> EXERCISE BRIEF: When you retype the data, keep every word exactly and include none of the pictures.

> EXERCISE DATA:
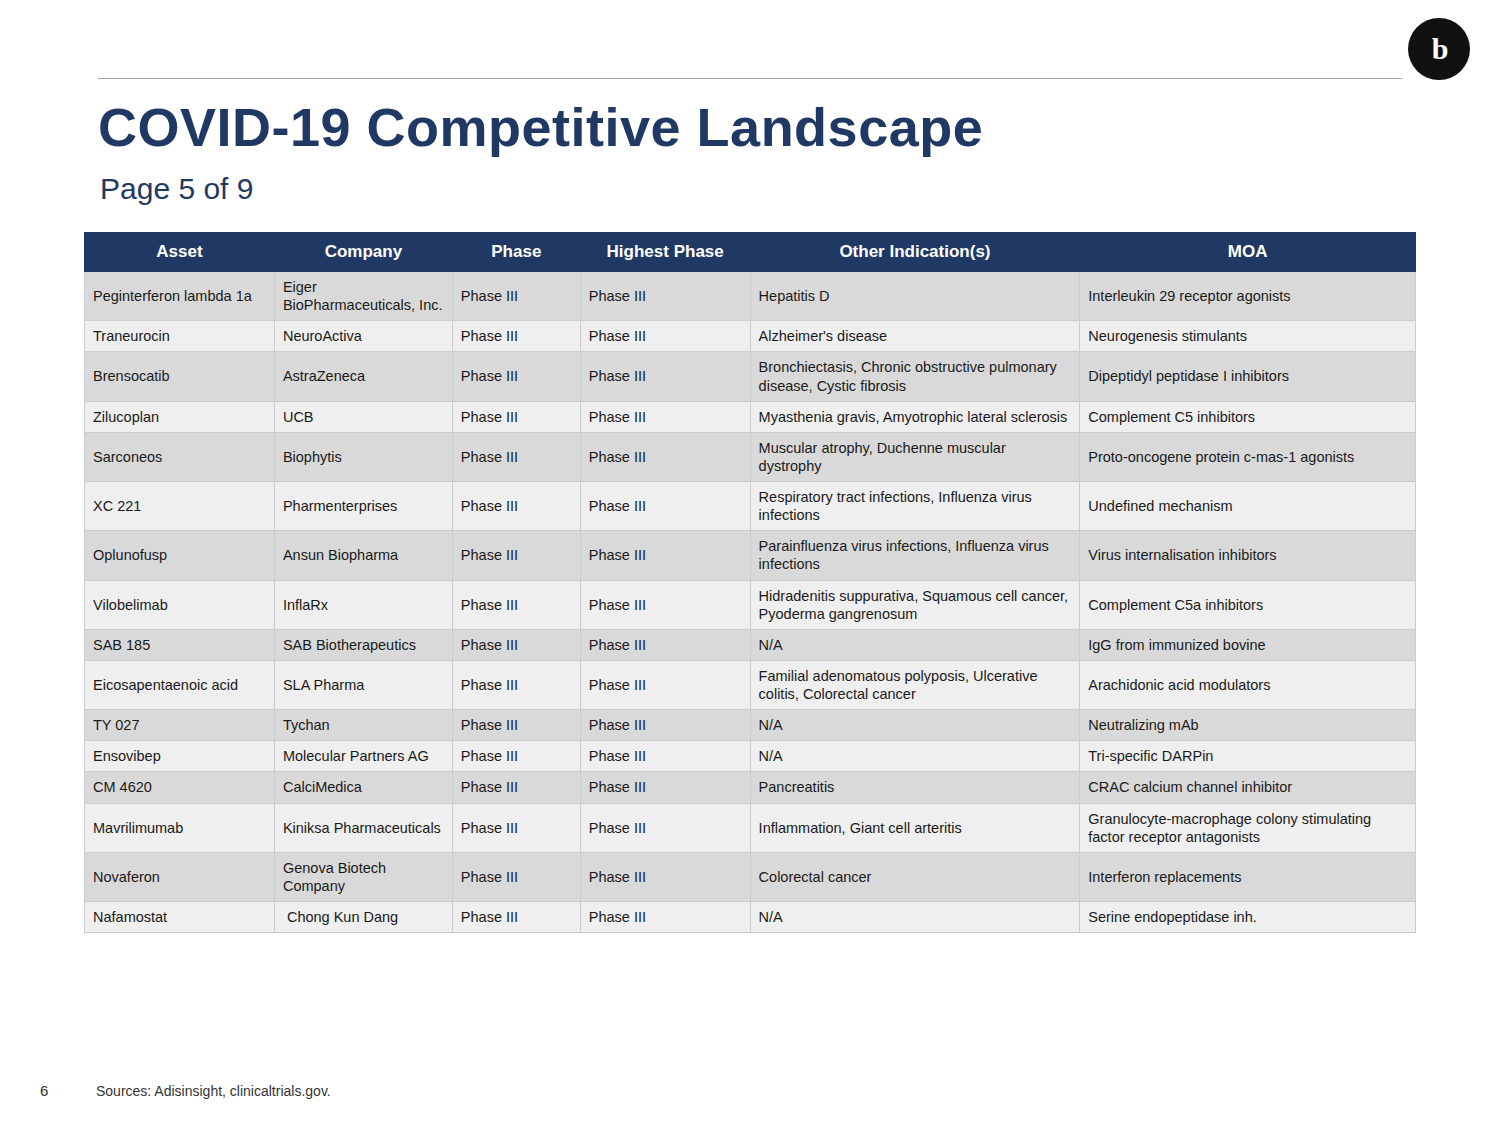b
COVID-19 Competitive Landscape
Page 5 of 9
| Asset | Company | Phase | Highest Phase | Other Indication(s) | MOA |
| --- | --- | --- | --- | --- | --- |
| Peginterferon lambda 1a | Eiger BioPharmaceuticals, Inc. | Phase III | Phase III | Hepatitis D | Interleukin 29 receptor agonists |
| Traneurocin | NeuroActiva | Phase III | Phase III | Alzheimer's disease | Neurogenesis stimulants |
| Brensocatib | AstraZeneca | Phase III | Phase III | Bronchiectasis, Chronic obstructive pulmonary disease, Cystic fibrosis | Dipeptidyl peptidase I inhibitors |
| Zilucoplan | UCB | Phase III | Phase III | Myasthenia gravis, Amyotrophic lateral sclerosis | Complement C5 inhibitors |
| Sarconeos | Biophytis | Phase III | Phase III | Muscular atrophy, Duchenne muscular dystrophy | Proto-oncogene protein c-mas-1 agonists |
| XC 221 | Pharmenterprises | Phase III | Phase III | Respiratory tract infections, Influenza virus infections | Undefined mechanism |
| Oplunofusp | Ansun Biopharma | Phase III | Phase III | Parainfluenza virus infections, Influenza virus infections | Virus internalisation inhibitors |
| Vilobelimab | InflaRx | Phase III | Phase III | Hidradenitis suppurativa, Squamous cell cancer, Pyoderma gangrenosum | Complement C5a inhibitors |
| SAB 185 | SAB Biotherapeutics | Phase III | Phase III | N/A | IgG from immunized bovine |
| Eicosapentaenoic acid | SLA Pharma | Phase III | Phase III | Familial adenomatous polyposis, Ulcerative colitis, Colorectal cancer | Arachidonic acid modulators |
| TY 027 | Tychan | Phase III | Phase III | N/A | Neutralizing mAb |
| Ensovibep | Molecular Partners AG | Phase III | Phase III | N/A | Tri-specific DARPin |
| CM 4620 | CalciMedica | Phase III | Phase III | Pancreatitis | CRAC calcium channel inhibitor |
| Mavrilimumab | Kiniksa Pharmaceuticals | Phase III | Phase III | Inflammation, Giant cell arteritis | Granulocyte-macrophage colony stimulating factor receptor antagonists |
| Novaferon | Genova Biotech Company | Phase III | Phase III | Colorectal cancer | Interferon replacements |
| Nafamostat | Chong Kun Dang | Phase III | Phase III | N/A | Serine endopeptidase inh. |
6
Sources: Adisinsight, clinicaltrials.gov.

> RESULT:
b
COVID-19 Competitive Landscape
Page 5 of 9
| Asset | Company | Phase | Highest Phase | Other Indication(s) | MOA |
| --- | --- | --- | --- | --- | --- |
| Peginterferon lambda 1a | Eiger BioPharmaceuticals, Inc. | Phase III | Phase III | Hepatitis D | Interleukin 29 receptor agonists |
| Traneurocin | NeuroActiva | Phase III | Phase III | Alzheimer's disease | Neurogenesis stimulants |
| Brensocatib | AstraZeneca | Phase III | Phase III | Bronchiectasis, Chronic obstructive pulmonary disease, Cystic fibrosis | Dipeptidyl peptidase I inhibitors |
| Zilucoplan | UCB | Phase III | Phase III | Myasthenia gravis, Amyotrophic lateral sclerosis | Complement C5 inhibitors |
| Sarconeos | Biophytis | Phase III | Phase III | Muscular atrophy, Duchenne muscular dystrophy | Proto-oncogene protein c-mas-1 agonists |
| XC 221 | Pharmenterprises | Phase III | Phase III | Respiratory tract infections, Influenza virus infections | Undefined mechanism |
| Oplunofusp | Ansun Biopharma | Phase III | Phase III | Parainfluenza virus infections, Influenza virus infections | Virus internalisation inhibitors |
| Vilobelimab | InflaRx | Phase III | Phase III | Hidradenitis suppurativa, Squamous cell cancer, Pyoderma gangrenosum | Complement C5a inhibitors |
| SAB 185 | SAB Biotherapeutics | Phase III | Phase III | N/A | IgG from immunized bovine |
| Eicosapentaenoic acid | SLA Pharma | Phase III | Phase III | Familial adenomatous polyposis, Ulcerative colitis, Colorectal cancer | Arachidonic acid modulators |
| TY 027 | Tychan | Phase III | Phase III | N/A | Neutralizing mAb |
| Ensovibep | Molecular Partners AG | Phase III | Phase III | N/A | Tri-specific DARPin |
| CM 4620 | CalciMedica | Phase III | Phase III | Pancreatitis | CRAC calcium channel inhibitor |
| Mavrilimumab | Kiniksa Pharmaceuticals | Phase III | Phase III | Inflammation, Giant cell arteritis | Granulocyte-macrophage colony stimulating factor receptor antagonists |
| Novaferon | Genova Biotech Company | Phase III | Phase III | Colorectal cancer | Interferon replacements |
| Nafamostat | Chong Kun Dang | Phase III | Phase III | N/A | Serine endopeptidase inh. |
6
Sources: Adisinsight, clinicaltrials.gov.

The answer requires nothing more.